▶ _Required work_: Put these lines into a numbered list without the blank lines, and drop the pictures from the answer.

'''

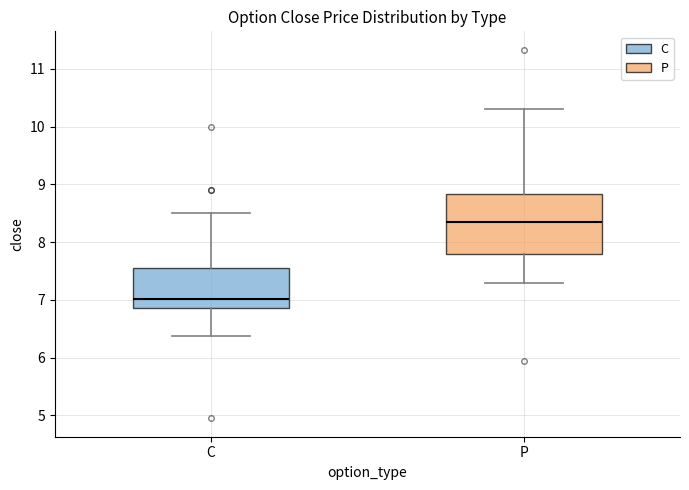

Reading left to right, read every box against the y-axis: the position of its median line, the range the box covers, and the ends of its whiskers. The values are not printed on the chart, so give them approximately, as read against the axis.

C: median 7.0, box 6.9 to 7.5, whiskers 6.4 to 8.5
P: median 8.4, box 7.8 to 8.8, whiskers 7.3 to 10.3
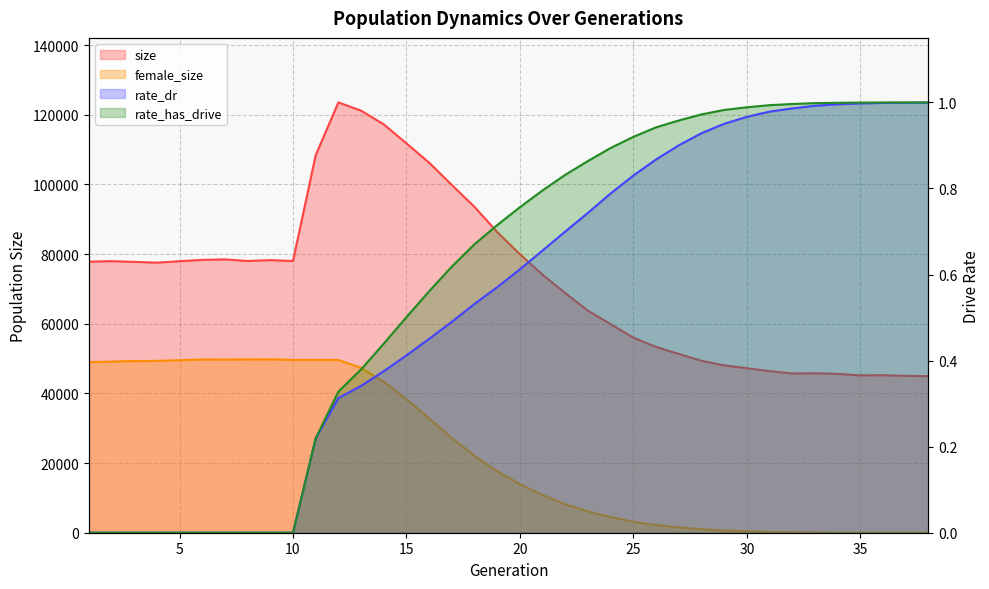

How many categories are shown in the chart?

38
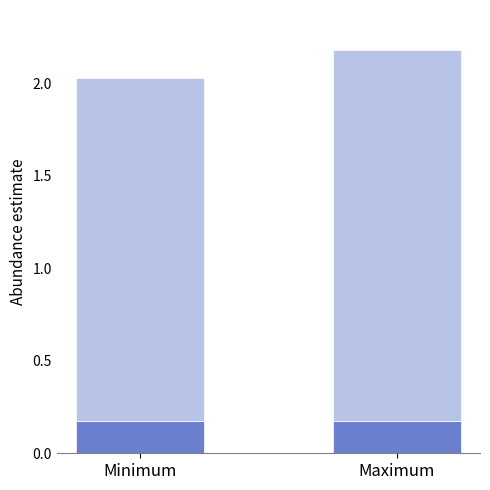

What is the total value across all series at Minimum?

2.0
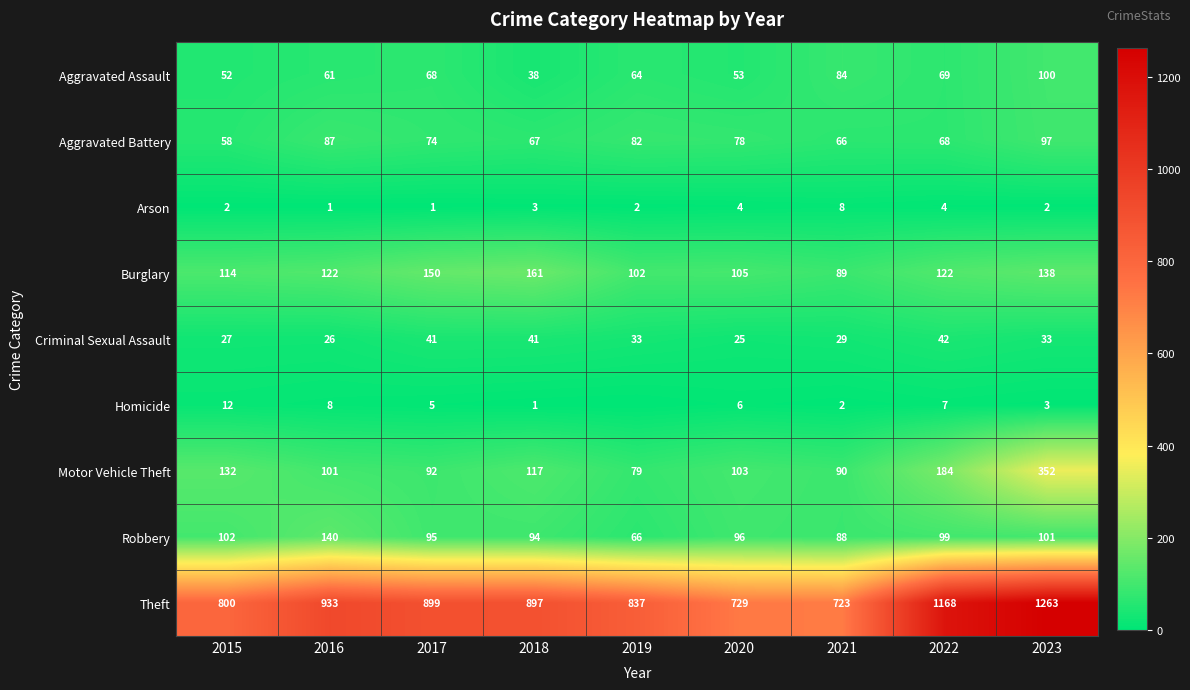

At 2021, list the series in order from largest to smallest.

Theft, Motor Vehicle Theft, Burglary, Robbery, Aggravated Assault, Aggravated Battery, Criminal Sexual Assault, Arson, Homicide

'''

▶ _Answer to this exercise_:
1. Reading left to right, read every box against the y-axis: the position of its median line, the range the box covers, and the ends of its whiskers. The values are not printed on the chart, so give them approximately, as read against the axis.
2. C: median 7.0, box 6.9 to 7.5, whiskers 6.4 to 8.5
3. P: median 8.4, box 7.8 to 8.8, whiskers 7.3 to 10.3
4. How many categories are shown in the chart?
5. 38
6. What is the total value across all series at Minimum?
7. 2.0
8. At 2021, list the series in order from largest to smallest.
9. Theft, Motor Vehicle Theft, Burglary, Robbery, Aggravated Assault, Aggravated Battery, Criminal Sexual Assault, Arson, Homicide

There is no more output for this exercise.